━━━ Testo fornito ━━━

Come non può essere solo colpa di un centrocampo accusato di scarsa fantasia e della mancanza di un elemento in grado di cambiare con una giocata il canovaccio della partita. In parte è vero, lo abbiamo già scritto ed evidenziato, ma questa squadra, pur con i suoi limiti strutturali, era comunque riuscita a segnare quando serviva, vincendo partite a ripetizione e conquistando i punti che ora garantiscono un terzo posto assolutamente in linea con i desideri al termine del girone di andata. E' ipotizzabile quindi che l'Inter stia pagando il solito problema di mentalità, di concentrazione, di subentrata mancanza di autostima, che specie a dicembre, da qualche stagione esce allo scoperto. Luciano Spalletti è stato bravissimo, sin dal primo giorno di ritiro estivo, a lavorare sulla testa dei calciatori e a formare un gruppo compatto e voglioso di remare dalla stessa parte. Questo aspetto del lavoro del tecnico ha prevalso anche sulla sue riconosciute capacità di dare un gioco brillante e spettacolare, marchio di fabbrica delle squadre di Spalletti. Ma, vista l'inaspettata impossibilità di operare secondo i piani durante il mercato estivo, il tecnico di Certaldo ha dovuto privilegiare altri aspetti, tra questi il convincere della loro forza certi giocatori che sembravano ormai corpi estranei dopo le delusioni della scorsa stagione.

━━━ Dati in esame ━━━

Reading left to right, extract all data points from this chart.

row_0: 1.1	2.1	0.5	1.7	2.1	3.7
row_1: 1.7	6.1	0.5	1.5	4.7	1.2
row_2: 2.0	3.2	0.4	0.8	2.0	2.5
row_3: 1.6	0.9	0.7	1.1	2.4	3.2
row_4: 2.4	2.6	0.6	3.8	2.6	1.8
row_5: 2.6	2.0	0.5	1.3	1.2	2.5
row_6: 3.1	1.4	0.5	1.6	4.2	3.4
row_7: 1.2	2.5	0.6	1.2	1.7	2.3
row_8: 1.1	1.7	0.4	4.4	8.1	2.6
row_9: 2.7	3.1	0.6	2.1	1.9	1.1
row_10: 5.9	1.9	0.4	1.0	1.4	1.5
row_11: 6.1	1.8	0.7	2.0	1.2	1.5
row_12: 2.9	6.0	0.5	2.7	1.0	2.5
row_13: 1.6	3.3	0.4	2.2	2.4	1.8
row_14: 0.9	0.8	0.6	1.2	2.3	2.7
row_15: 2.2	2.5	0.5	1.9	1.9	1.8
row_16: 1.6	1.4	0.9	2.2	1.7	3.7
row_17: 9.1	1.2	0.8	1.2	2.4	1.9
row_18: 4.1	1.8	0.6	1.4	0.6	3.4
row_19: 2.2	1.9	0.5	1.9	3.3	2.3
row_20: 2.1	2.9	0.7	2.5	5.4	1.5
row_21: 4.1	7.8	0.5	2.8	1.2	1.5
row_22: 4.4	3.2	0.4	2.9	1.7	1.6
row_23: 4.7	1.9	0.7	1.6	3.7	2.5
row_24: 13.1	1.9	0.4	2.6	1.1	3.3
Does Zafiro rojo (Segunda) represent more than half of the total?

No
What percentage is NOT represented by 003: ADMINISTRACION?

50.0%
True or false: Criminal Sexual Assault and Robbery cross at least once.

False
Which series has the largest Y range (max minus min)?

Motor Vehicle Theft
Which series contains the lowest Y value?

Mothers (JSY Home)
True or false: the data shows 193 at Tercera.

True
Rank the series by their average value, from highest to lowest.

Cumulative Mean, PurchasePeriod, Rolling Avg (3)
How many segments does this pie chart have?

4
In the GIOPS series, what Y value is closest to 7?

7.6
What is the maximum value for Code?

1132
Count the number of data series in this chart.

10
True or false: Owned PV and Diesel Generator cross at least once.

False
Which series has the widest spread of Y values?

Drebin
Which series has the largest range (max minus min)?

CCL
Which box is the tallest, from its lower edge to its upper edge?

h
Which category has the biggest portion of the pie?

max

━━━

Elenco attività =
**1)** Elenca tutti i problemi che, secondo il testo sull'Inter, la squadra starebbe pagando.
**2)** Rispondi brevemente a queste domande sul testo sull'Inter.
(a) Quale posizione in classifica occupa la squadra al termine del girone di andata?
(b) In quale mese il problema della squadra esce allo scoperto da qualche stagione?
(c) Di quale località è il tecnico Luciano Spalletti?
**3)** Prosegui il testo sull'Inter a partire dalla sua ultima frase.

Risposte per attività =
**1)** Mentalità; concentrazione; subentrata mancanza di autostima.

**2)**
(a) Il terzo posto.
(b) A dicembre.
(c) Di Certaldo.

**3)**
L'obiettivo è stato raggiunto e in un tempo decisamente breve rispetto alla difficoltà e l'Inter nelle prime sedici giornate di campionato aveva ottenuto ben dodici vittorie, quattro pareggi, nessuna sconfitta. Poi abbiamo assistito ad una sorta di crisi di rigetto. Come dopo un trapianto di cuore, seppure ben riuscito in partenza. Il medico Spalletti ha enunciato i sintomi della malattia. Dice che la squadra ora ha paura delle negatività. Esempio eclatante il derby di Coppa Italia contro un Milan tutto volontà, ma nulla più. Fallito il gol da Joao Mario, con il passare dei minuti i giocatori si stavano convicendo dell'avvicinarsi dell'episodio negativo. Presto, fatto. Gol del subentrato Cutrone ai supplementari che ha sancito l'eliminazione da una manifestazione a cui si si doveva ambire. Individuata la causa, il medico ha iniziato la terapia che in parte ha già dato i suoi frutti con la Lazio, non perdendo una partita che i biancocelesti avrebbero meritato di vincere. Venerdì prova del fuoco a Firenze. Per capire se il malato (immaginario) decida di guarire definitivamente per riprendere la corsa. Sempre in attesa del mercato dove Suning è obbligata a fare qualcosa. Perché prevenire è meglio che curare. O no?